16 NOVEMBER 2002, Page 77

Mercedes power

Alan Judd

The Mercedes E-Class is possibly the world's most aspired-to saloon, so a new model is therefore not to be missed. I had the petrol E 320 V6 on test.

Having driven this engine in its earlier SClass variant, I expected it to be powerful and flexible but was still surprised by the electronic tweakings they've contrived. The figures — 0-62.5 mph in 7.7 seconds, maximum speed 149 mph — are plenty fast enough for most of us, but the car's handling is such that they feel like an underestimate. I drove it as fast as I dared on a winding road with swan's-neck bends, no braking, just power off or on, and it went through them like a rattlesnake.

You can select standard or winter suspension settings but what added most pleasure to performance was the electronically adaptive accelerator. This adjusts to your style and brings the five-speed automatic gearbox into play exactly when you want it. You can also use the Tipfunction to change manually with a touch on the selector. Distronic radar-assisted cruise control is an extra, though cruise control itself is standard. With some models you can opt for the six-speed manual gearbox, but many find that awkward to co-ordinate with the Mercedes foot-operated parking brake. Anyway, automatics suit Mercedes better.

The fly-by-wire braking system is excellent. By connecting the pedal electronically to the main cylinder, it removes the need for vacuum-powered assistance; a microprocessor then activates the hydraulic brakes via electronic pulses. Left to itself, this system would convey no brake 'feel', so that has to be built back in. What happens when floodwater gets into the computer or shorts out the battery, I've no idea. Everything stops, I guess. But mechanical brakes failed, too, sometimes, and these clever electronic ones worked superbly on my secret brake testing ground (a permanently muddy stretch of country lane at the foot of two hills). Also, they shorten the stopping distance by 3 per cent at 70 mph, which could mean the difference between this world and the next. And if that's not enough, there is the Electronic Stability Programme, six airbags, a reinforced cage and a rollover sensor. You're about a safe as you can be in a car.

C0/2 emission is 238 gikm, urban mpg 19.1, extra urban 37.7, combined a surprising 28.5. That fifth gear is high: at 70 mph

the engine turned over at about 2,300 rpm. The E 320 costs £33,440 but its diesel equivalent, when it comes, will be £645 less. The range starts with the E 200 at £24,940, though the £27,435 E 270 CDI (43.5 mpg combined) could be the most popular value for money choice.
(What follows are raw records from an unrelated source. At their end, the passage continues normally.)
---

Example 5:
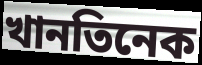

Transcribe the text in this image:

খানতিনেক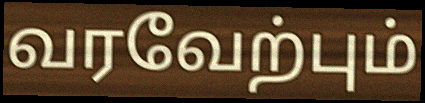
வரவேற்பும்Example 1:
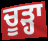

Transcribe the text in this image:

ਚੂੜ੍ਹਾ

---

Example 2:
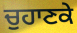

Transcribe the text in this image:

ਚੁਹਾਣਕੇ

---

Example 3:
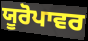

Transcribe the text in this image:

ਯੂਰੋਪਾਵਰ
Mercedes have retained their family resemblance over the years, making incremental alterations with each generation, but the alterations have all been in one direction. They've become sleeker, more understated, less assertive, less square — more feminine, perhaps. The lines of this model seem midway between those of its own bulkier, rectangular headlighted ancestors and that contemporary feline, the Jaguar S-Type. My own favourite, the previous slab-sided S-Class, always looks as if it should he driven by gentlemen at least as large and unsubtle as the former Chancellor Kohl, hut this model suits the girls as well. It's a neat, tight, responsive, well mannered drive, considerate and the very opposite of bulky in its feel, yet with ample room and boot-space.

The interior is light, spacious and uncluttered, with imaginative storage and gentle ambient roof lighting at night. The instrument cluster is a masterpiece, with just three clear, beautifully lit dials and attractively novel fuel and temperature gauges. Speed is indicated digitally as well as on the dial, a surprisingly nice touch. The seats are good; I have a demanding lower spine that soon knows if they're otherwise.
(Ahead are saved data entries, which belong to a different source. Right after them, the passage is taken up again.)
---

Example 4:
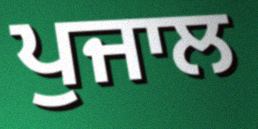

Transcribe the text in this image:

ਪੁਜਾਲ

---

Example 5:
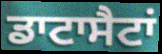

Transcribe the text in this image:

ਡਾਟਾਸੈਟਾਂ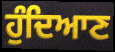
ਹੁੰਦਿਆਣ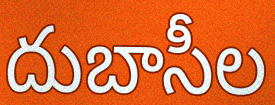
దుబాసీలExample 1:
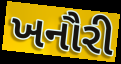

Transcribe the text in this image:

ખનૌરી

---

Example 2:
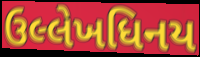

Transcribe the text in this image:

ઉલ્લેખધિનય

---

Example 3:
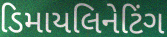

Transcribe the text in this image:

ડિમાયલિનેટિંગ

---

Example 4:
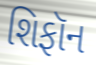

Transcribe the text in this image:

શિફૉન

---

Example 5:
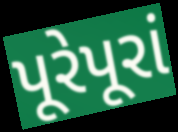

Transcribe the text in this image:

પૂરેપૂરાંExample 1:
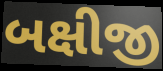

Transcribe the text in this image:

બક્ષીજી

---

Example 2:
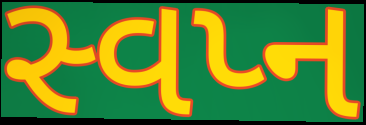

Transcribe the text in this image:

સ્વપ્ન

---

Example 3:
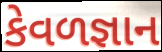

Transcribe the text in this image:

કેવળજ્ઞાન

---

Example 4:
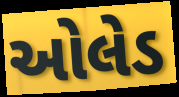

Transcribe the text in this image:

ઓલેડ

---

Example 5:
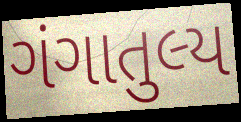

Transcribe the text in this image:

ગંગાતુલ્ય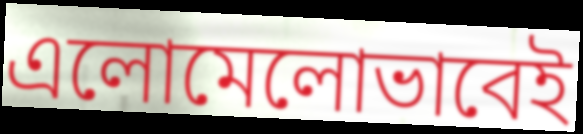
এলোমেলোভাবেই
Quibbles? Well, the centre air vents on top of the dash are reflected distractingly in the windscreen. Tyre noise is more noticeable than you might think. You seem to sit lower in it than in earlier models, some of which made you feel you were sitting on the car rather than in, which I — idiosyncratically — prefer. At low speeds, when starting or stopping, it sometimes burps. The rear centre seat, with its three-point belt, is uncomfortable for adults. It's worth confirming with Mercedes that the dynamic range adjustment on the Bi-Xenon headlamps is sufficient for switching to Conti nental driving; if not, they may be too hot for beam deflectors.
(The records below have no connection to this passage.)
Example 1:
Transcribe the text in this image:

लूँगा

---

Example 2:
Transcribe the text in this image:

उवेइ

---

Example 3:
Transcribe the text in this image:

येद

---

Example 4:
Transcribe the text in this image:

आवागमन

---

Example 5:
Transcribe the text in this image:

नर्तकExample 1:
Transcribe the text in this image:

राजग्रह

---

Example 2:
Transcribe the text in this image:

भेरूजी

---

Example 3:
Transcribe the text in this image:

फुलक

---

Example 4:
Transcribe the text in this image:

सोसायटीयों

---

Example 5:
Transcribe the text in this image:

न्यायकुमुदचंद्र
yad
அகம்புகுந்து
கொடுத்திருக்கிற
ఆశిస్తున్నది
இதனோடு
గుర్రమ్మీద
For years now the BMW 5 series has been the industry benchmark and the EClass, though sometimes rated better overall, has been described as less involving to drive. I've not driven the latest 5 series and I suspect the difference is really a matter of taste, but I find it hard to imagine a more complete saloon than this car. The problem for Mercedes is that it's so good it could make the S-Class redundant, unless you're being chauffeured.